Doch der Beginn der Sitzung verzögert sich um ein paar Minuten. Im Pressebereich vor den Fraktionssälen erklärt Horst Seehofer einem Pulk Journalisten seine Wenden bei der Energiepolitik. „Ja hätten Sie das letzte Woche so gesagt, dann hätten wir es gleich verstanden“, sagt ein Journalist, in der Hand ein Mikrofon mit Sat1-Logo. Seehofer legt dem Journalisten bei seiner Widerrede väterlich die Hand auf die Schulter. Beiden Seiten scheint das Spiel zu gefallen: Den Journalisten, die ihren Fragen scharf formulieren. Seehofer, der seine ausführlichen Antworten forsch in die iPhones, Kameras und Blöcke diktiert.
12 Uhr, Mittagspause
Hunger hat er bestimmt, der Gibis Max, aber in der Gaststätte ist alles voll. „So viel ist sonst nicht los“, stellt Gibis fest. Mehrere Besuchergruppen stehen in der Eingangshalle, klar erkennbar an ihren farbigen Anhängern um den Hals. Männer ab dem mittleren Alter aus dem Allgäu sind an ihrem Dialekt identifizierbar. Sie verstopfen die Treppe, besetzen die Tische in der Gaststätte und deuten mit dem Kopf an, in welcher Richtung sie wieder einen Spitzenpolitiker erkannt haben, der sich durch die Menge quält. Kein Wunder, dass sich Horst Seehofer mit dem neuen CSU-Generalsekretär Andreas Scheuer lieber ein Stockwerk darüber unterhält.

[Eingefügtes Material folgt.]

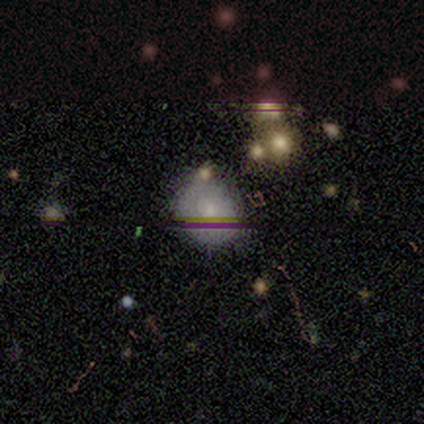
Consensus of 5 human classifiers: Morphology: type=smooth (100%); roundness=round (80%); merging=none (80%).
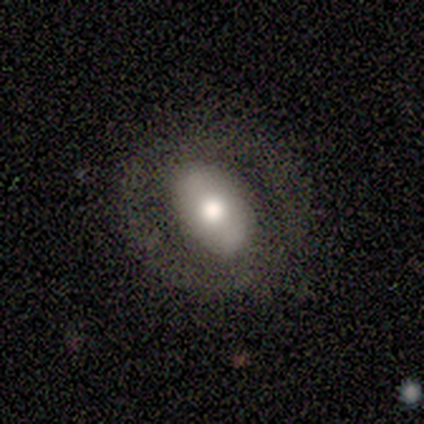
This appears to be a featured or disk galaxy (60%) with a strong bar (33%, tied with weak and no), 2 (67%) medium (100%) spiral arms (100%) and a moderate central bulge (67%). Merging: none (80%).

Gibis will die Zeit nutzen und mir seinen Platz im Plenumssaal zeigen. Bevor er hinein gehen kann, wird er in der Vorhalle aufgehalten: Er bekommt eine der Orchideen, die morgens dort drapiert wurden. Sein Name steht auf dem Töpfchen. Für jeden der 180 Abgeordneten ist ein solches Präsent vorbereitet – zusammen mit einer Infobroschüre. Ein kleiner Mann mit Glatze will Gibis die Landesgartenschau schmackhaft machen. Gibis muss ihn enttäuschen: „Wir haben die dieses Jahr schon in unserer Region.“
Die Glastüre des Sitzungssaals hält ein Angestellter mit dunkelrotem Jacket auf. Gibis ebenfalls dunkelroter Stuhl ist direkt hinter dem Eingang. „Wer neu dabei ist, muss sich erst mal nach vorne arbeiten“, meint er grinsend. Gibis legt seine Unterlagen und seine Blume ab, er hat nicht vor, von Anfang an bei der Parlamentsdebatte dabei zu sein. Ein wichtigerer Termin steht an.
13 Uhr, Treffen mit Innenminister Joachim Hermann
Ein informelles Treffen mit dem Innenminister, so etwas passiert nicht oft. Kurzfristig wurde deshalb auch Landrat Ludwig Lankl (CSU) nach München beordert. Es geht um die Ilztalbahn. „Das muss man schon ausnutzen, wenn sich der Minister Zeit nimmt“, meint Gibis. Er verpasst dadurch eine namentliche Abstimmung zum Streit um das G8.
13 Uhr, Plenum
Parallel zu Gibis‘ Hintergrundgespräch beginnt die Parlamentssitzung. Die Abgeordneten gedenken einem verstorbenen Kollegen und klatschen aus Dank für die Orchideen. Tatsächlich ist das Plenum wahrscheinlich nur selten so blumig wie an diesem Tag: Vor fast jedem Kopf blüht es weiß oder violett.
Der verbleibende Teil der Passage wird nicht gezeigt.